A further incentive to do so is the consideration that the order that is created as theory becomes instrumental to revealing certain truths[4]. Think of Schenkerian analysis, with its claim to anUrlinie, a primordial melody from which different layers can develop in arbitrary ways atop of one another, effectively the universal genetic code of music itself. Or of the idea of the evolution of the public’s ear, present throughout much of the history of Twentieth Century classical music[5]. Or, in a way pervasive in music theory and education, considerations of normativity, of value being attributed to products of non-Western cultures (objects) in virtue of their adherence to the theoretical standards set by Western culture (the subject).
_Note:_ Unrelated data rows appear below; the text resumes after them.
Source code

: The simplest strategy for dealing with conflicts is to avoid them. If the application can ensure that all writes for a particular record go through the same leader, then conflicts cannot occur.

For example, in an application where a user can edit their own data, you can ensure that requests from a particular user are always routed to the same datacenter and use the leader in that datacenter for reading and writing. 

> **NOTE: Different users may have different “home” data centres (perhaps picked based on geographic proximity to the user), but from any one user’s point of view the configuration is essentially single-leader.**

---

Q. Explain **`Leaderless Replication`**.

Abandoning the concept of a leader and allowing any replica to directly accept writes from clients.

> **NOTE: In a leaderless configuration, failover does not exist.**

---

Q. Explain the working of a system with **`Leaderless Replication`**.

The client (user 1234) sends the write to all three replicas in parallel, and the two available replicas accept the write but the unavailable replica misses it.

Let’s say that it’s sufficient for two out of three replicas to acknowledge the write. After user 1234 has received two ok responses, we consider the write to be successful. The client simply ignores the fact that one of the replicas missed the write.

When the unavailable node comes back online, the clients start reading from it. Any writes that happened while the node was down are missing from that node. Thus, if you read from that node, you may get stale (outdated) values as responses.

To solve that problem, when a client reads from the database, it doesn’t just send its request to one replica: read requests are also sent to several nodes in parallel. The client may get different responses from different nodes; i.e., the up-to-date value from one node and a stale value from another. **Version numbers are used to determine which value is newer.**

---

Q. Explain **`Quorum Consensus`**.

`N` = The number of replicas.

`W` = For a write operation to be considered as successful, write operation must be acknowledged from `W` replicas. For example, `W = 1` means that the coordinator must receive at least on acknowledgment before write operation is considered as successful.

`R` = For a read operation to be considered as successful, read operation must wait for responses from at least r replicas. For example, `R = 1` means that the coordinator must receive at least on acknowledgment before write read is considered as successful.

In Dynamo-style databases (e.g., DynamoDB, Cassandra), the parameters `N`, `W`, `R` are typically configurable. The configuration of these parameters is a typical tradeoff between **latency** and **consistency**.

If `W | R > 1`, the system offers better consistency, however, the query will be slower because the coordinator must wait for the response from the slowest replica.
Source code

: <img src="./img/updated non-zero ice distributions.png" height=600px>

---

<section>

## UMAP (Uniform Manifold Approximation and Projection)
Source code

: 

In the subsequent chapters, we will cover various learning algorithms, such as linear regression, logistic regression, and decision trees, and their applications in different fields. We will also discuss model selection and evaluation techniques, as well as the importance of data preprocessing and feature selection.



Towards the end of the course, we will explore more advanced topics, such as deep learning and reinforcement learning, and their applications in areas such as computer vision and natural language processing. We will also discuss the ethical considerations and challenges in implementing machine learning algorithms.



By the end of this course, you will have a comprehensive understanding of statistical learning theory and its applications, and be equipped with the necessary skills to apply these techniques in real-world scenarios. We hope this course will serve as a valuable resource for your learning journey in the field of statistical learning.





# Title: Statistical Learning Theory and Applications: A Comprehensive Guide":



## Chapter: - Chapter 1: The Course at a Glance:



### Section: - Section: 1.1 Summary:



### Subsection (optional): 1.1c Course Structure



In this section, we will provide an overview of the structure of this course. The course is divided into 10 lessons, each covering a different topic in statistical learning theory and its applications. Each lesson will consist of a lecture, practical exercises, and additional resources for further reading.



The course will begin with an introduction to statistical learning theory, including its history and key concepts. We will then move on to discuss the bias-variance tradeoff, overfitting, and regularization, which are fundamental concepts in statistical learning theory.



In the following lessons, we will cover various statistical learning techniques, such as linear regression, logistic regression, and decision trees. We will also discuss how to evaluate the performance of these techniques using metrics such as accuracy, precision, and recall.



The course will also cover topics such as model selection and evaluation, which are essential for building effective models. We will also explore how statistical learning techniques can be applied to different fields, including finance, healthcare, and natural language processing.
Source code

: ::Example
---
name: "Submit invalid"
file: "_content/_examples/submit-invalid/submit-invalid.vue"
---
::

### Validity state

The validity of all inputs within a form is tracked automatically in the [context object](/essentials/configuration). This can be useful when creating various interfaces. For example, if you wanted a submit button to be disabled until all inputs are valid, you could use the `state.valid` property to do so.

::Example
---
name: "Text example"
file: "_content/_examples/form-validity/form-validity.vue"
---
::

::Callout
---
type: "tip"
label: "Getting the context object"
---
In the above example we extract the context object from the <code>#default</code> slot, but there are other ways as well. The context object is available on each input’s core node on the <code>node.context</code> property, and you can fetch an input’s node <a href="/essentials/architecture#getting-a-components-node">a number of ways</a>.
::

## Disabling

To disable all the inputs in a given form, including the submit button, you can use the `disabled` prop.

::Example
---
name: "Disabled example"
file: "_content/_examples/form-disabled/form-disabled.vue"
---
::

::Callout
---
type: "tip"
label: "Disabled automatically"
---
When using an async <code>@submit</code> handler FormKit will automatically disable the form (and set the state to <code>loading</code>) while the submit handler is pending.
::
Theory decides for us what, about music, is meaningful. A certain body of theory might very well differ from another, showing discrepancies as radical as the rules for the classification of pitches and intervals, the way in which time is ordered, and the symbolic meaning of notation[6]. In short, the embodied nature of the musical phenomenon is, I believe, essential to a meaningful discourse around music, both as an individual experience and an element of culture. This work seeks to be a descriptive account of the embodied dimension of music in its various forms.
[1] As the Greek techne encompasses both the realm of technology and that of art.
[2] Cf Heidegger, The Question Concerning Technique.
[3] In the modern scientific sense.
[4] Cf N. Brown: The Flux between Sounding and Sound: Towards a relational understanding of music as embodied action
[5] Cite sources (Arnold Schoenberg, Baricco)
[6] The claim being, of course, that notation is essentially a symbol representing an embodied act concerning a performer and an instrument.